## [Given instruction]
Please reproduce all of the data below word for word, with nothing changed.

## [Listing]
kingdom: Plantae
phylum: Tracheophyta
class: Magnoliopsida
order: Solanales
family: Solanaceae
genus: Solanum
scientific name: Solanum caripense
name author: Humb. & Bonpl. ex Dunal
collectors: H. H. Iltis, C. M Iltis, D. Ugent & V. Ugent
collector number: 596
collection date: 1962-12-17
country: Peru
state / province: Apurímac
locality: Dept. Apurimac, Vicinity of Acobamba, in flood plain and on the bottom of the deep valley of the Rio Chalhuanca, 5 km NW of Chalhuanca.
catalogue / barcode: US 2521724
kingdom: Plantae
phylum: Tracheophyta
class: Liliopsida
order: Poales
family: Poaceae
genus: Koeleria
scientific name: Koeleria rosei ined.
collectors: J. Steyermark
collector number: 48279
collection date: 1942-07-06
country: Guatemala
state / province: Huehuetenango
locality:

## [Right answer]
kingdom: Plantae
phylum: Tracheophyta
class: Magnoliopsida
order: Solanales
family: Solanaceae
genus: Solanum
scientific name: Solanum caripense
name author: Humb. & Bonpl. ex Dunal
collectors: H. H. Iltis, C. M Iltis, D. Ugent & V. Ugent
collector number: 596
collection date: 1962-12-17
country: Peru
state / province: Apurímac
locality: Dept. Apurimac, Vicinity of Acobamba, in flood plain and on the bottom of the deep valley of the Rio Chalhuanca, 5 km NW of Chalhuanca.
catalogue / barcode: US 2521724
kingdom: Plantae
phylum: Tracheophyta
class: Liliopsida
order: Poales
family: Poaceae
genus: Koeleria
scientific name: Koeleria rosei ined.
collectors: J. Steyermark
collector number: 48279
collection date: 1942-07-06
country: Guatemala
state / province: Huehuetenango
locality:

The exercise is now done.